Show every line of the listing below that contains the string "Space".

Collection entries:
Content starts

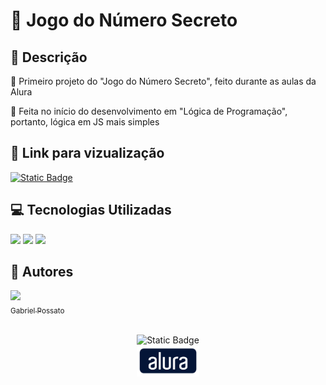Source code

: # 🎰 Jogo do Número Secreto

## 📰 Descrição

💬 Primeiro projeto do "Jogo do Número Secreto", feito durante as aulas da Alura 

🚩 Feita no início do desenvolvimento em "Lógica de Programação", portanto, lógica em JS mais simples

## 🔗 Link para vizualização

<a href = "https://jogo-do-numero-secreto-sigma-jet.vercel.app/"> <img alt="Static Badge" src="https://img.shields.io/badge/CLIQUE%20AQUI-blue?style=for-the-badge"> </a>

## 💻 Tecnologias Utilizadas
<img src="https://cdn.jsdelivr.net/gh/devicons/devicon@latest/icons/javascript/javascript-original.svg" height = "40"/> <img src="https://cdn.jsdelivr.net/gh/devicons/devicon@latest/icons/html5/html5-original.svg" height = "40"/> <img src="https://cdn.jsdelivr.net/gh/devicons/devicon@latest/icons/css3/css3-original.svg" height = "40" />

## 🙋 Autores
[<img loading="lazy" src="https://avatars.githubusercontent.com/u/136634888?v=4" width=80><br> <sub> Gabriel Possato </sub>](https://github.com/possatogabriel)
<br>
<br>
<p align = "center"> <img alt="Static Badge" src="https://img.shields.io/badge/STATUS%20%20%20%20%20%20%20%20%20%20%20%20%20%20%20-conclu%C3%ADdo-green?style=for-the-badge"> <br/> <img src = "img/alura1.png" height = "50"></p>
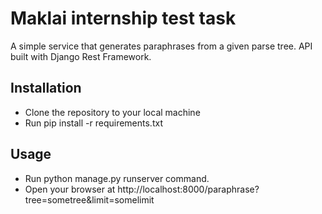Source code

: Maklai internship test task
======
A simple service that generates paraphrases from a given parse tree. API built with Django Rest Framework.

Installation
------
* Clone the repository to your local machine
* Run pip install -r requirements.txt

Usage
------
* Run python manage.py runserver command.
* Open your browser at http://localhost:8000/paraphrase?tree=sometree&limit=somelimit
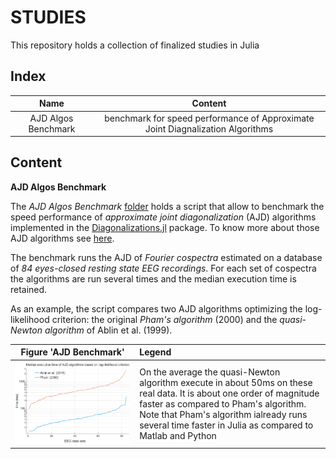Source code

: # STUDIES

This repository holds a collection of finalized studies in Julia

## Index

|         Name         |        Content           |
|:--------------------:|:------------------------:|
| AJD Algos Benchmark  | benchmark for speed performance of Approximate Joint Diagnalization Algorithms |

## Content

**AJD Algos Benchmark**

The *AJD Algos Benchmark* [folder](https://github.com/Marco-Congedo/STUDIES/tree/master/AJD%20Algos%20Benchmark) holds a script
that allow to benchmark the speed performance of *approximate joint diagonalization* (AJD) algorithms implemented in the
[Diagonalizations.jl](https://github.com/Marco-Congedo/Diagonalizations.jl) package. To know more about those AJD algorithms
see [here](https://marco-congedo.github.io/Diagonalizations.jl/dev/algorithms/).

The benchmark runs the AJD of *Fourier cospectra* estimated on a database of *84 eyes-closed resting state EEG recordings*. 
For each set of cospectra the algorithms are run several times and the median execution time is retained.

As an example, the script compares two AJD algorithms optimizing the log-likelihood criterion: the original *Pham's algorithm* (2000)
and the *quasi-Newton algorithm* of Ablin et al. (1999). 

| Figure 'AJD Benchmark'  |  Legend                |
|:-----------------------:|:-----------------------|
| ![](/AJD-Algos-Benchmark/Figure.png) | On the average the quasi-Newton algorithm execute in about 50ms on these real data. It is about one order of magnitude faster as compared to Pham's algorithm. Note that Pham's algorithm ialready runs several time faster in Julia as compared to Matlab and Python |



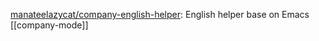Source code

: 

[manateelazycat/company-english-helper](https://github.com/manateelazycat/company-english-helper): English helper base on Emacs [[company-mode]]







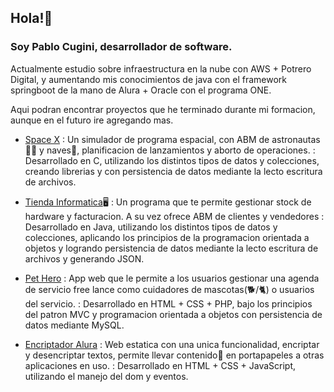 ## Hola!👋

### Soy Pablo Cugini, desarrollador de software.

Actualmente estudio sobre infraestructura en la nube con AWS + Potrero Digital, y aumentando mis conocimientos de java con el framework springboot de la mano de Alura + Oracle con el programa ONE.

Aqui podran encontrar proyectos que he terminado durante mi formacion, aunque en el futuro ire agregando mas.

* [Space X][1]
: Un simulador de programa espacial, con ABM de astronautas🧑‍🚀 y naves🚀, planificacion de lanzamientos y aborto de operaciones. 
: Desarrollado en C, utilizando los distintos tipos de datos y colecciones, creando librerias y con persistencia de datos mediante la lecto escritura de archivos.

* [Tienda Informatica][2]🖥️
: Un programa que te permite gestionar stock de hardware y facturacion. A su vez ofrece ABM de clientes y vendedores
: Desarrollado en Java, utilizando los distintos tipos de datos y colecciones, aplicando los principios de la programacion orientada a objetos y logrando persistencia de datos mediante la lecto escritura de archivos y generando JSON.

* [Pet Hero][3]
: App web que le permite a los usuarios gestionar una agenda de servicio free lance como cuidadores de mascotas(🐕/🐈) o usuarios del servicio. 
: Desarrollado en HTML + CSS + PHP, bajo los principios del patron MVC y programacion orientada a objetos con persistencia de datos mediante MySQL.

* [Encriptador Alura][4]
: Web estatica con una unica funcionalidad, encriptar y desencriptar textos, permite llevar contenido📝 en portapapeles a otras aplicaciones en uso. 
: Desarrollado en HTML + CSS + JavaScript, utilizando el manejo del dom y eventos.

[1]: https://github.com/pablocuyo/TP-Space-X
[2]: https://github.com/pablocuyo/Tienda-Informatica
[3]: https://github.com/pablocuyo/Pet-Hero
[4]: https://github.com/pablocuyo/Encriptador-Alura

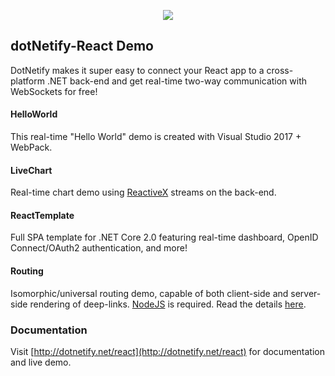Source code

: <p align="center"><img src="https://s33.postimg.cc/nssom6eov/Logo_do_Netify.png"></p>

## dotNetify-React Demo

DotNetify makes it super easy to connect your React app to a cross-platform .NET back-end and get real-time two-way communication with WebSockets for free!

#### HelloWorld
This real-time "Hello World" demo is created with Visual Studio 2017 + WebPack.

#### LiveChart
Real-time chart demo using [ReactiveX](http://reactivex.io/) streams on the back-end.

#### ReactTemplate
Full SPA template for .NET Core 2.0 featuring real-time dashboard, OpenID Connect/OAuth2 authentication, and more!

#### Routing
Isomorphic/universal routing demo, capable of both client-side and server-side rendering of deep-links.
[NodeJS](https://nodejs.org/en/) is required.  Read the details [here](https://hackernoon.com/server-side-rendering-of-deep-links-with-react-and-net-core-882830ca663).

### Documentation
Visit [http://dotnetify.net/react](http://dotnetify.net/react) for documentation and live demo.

Content ends
Content starts

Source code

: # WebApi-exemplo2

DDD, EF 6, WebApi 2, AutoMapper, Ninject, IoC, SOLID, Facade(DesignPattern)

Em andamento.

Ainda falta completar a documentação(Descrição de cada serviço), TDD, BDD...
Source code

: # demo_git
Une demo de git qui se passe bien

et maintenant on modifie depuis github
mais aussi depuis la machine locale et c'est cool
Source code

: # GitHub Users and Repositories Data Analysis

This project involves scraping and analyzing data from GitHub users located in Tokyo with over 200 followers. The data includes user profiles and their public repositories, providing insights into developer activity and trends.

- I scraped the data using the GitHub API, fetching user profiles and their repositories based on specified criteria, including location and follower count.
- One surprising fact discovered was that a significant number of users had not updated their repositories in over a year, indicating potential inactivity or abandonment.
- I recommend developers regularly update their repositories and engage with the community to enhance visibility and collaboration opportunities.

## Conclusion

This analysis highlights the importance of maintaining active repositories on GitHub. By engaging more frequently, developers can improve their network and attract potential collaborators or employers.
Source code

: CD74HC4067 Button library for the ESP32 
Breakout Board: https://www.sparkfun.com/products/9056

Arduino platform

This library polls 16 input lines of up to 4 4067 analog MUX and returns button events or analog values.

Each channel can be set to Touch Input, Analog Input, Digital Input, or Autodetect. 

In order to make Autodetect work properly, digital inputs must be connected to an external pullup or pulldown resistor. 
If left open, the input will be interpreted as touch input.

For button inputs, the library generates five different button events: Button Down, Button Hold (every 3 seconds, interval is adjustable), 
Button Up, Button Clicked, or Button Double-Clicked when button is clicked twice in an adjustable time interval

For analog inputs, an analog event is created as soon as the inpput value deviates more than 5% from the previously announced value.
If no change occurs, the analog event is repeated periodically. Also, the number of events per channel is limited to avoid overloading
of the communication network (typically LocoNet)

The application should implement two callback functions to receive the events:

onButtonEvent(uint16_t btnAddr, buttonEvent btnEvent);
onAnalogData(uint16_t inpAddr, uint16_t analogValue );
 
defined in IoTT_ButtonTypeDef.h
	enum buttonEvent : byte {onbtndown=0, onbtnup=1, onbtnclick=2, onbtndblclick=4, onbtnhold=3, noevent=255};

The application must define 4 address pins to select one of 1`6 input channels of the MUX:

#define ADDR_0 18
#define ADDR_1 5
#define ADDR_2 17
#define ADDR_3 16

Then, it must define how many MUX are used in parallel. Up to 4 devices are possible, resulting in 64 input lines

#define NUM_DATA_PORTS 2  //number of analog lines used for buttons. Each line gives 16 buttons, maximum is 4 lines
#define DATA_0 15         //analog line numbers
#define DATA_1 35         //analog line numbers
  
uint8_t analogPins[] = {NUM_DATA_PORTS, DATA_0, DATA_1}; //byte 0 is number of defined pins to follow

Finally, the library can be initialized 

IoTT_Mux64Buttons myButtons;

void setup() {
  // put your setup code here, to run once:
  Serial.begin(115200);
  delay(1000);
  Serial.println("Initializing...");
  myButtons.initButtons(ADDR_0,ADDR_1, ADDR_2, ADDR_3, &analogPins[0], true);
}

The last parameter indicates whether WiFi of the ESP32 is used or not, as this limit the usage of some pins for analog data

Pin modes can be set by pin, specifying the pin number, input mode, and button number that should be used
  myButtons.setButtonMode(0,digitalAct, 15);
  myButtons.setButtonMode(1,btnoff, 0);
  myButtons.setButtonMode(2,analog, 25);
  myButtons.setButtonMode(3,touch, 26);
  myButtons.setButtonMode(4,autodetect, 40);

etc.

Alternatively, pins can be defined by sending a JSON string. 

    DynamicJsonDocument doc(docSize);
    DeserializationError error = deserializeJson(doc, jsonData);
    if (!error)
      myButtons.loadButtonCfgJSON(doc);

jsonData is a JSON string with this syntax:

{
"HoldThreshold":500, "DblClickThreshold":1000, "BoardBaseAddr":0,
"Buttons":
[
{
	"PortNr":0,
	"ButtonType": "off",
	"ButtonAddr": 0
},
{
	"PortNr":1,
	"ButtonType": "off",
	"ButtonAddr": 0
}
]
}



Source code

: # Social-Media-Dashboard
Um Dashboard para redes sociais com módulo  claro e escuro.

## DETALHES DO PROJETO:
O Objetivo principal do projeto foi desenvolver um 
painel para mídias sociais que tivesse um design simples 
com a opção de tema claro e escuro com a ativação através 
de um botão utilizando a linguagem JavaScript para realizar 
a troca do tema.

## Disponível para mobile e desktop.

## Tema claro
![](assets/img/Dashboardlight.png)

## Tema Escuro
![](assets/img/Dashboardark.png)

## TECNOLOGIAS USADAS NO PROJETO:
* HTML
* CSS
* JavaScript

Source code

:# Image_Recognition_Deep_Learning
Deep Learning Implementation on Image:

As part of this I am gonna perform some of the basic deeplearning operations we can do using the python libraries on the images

Content ends
Content starts

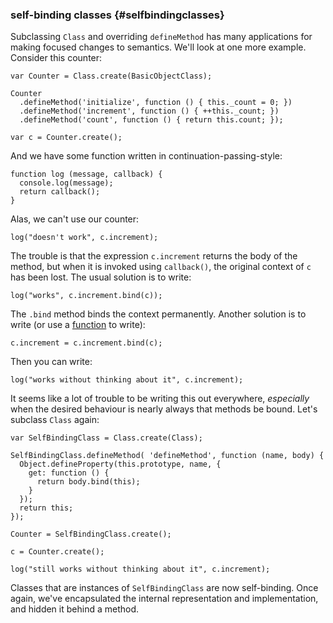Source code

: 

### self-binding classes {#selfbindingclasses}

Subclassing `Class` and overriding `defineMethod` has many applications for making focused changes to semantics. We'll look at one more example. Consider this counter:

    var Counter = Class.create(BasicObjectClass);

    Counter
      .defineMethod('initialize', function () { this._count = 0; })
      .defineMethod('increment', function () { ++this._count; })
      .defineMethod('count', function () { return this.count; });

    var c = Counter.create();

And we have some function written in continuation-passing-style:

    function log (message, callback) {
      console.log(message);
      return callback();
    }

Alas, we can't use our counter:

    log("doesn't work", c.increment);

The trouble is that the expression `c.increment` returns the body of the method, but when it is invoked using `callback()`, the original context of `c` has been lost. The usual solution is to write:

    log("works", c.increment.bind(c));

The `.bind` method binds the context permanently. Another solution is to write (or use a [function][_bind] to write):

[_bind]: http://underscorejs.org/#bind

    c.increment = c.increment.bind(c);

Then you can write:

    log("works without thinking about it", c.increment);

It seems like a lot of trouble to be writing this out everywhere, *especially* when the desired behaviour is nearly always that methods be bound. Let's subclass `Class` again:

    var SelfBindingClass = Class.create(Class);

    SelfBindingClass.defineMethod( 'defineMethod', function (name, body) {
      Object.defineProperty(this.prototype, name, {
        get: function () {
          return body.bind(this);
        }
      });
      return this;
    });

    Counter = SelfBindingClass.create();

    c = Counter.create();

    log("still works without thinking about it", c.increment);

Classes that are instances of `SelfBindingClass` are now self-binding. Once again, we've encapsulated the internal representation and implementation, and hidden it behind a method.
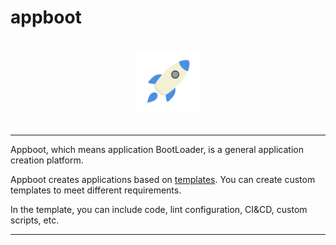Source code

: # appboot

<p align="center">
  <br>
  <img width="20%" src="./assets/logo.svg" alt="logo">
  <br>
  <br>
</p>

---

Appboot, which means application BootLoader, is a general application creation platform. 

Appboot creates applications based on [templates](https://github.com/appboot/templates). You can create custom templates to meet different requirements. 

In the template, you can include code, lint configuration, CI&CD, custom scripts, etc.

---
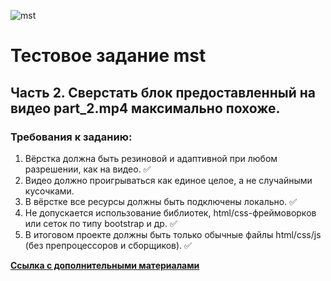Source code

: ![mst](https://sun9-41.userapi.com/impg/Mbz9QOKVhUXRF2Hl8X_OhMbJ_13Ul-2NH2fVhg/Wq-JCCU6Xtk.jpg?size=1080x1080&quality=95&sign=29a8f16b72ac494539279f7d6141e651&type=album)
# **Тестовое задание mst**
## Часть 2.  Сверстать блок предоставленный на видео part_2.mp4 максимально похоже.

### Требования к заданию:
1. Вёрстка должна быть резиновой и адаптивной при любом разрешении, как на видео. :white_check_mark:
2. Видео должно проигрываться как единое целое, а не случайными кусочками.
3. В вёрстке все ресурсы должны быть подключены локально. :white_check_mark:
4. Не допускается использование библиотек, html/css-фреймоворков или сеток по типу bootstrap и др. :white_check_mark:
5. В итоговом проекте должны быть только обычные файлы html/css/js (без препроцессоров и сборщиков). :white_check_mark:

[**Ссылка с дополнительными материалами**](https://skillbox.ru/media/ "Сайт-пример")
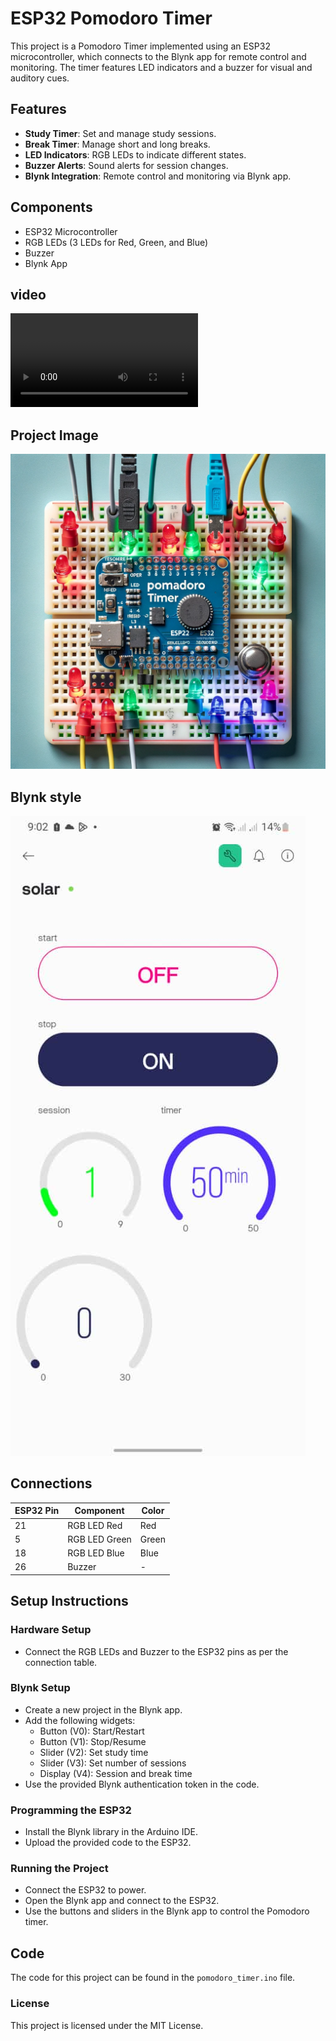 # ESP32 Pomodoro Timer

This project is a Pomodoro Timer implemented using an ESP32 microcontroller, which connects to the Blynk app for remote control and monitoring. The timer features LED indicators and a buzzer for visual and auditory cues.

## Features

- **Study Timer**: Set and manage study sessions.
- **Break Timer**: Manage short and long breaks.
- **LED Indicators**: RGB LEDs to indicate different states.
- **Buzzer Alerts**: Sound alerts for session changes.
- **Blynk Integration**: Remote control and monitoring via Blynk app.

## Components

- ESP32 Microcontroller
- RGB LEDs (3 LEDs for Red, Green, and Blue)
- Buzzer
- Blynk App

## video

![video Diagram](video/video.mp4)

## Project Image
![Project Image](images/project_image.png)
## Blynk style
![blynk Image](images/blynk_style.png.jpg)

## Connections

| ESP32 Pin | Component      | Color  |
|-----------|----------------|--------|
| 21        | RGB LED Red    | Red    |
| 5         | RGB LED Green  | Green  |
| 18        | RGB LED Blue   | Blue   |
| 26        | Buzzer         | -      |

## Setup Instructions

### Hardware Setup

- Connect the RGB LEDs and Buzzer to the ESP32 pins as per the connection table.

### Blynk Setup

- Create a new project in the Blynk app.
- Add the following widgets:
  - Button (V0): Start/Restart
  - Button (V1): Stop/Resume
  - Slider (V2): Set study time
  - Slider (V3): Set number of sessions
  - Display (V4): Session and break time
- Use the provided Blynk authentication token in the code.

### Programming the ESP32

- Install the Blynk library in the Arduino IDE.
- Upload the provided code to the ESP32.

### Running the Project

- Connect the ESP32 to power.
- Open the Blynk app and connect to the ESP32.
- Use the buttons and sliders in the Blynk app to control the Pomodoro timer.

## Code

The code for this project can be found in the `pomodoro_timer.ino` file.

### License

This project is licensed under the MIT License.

Content ends

• _RESPONSE AREA_:
* [Space X][1]
[1]: https://github.com/pablocuyo/TP-Space-X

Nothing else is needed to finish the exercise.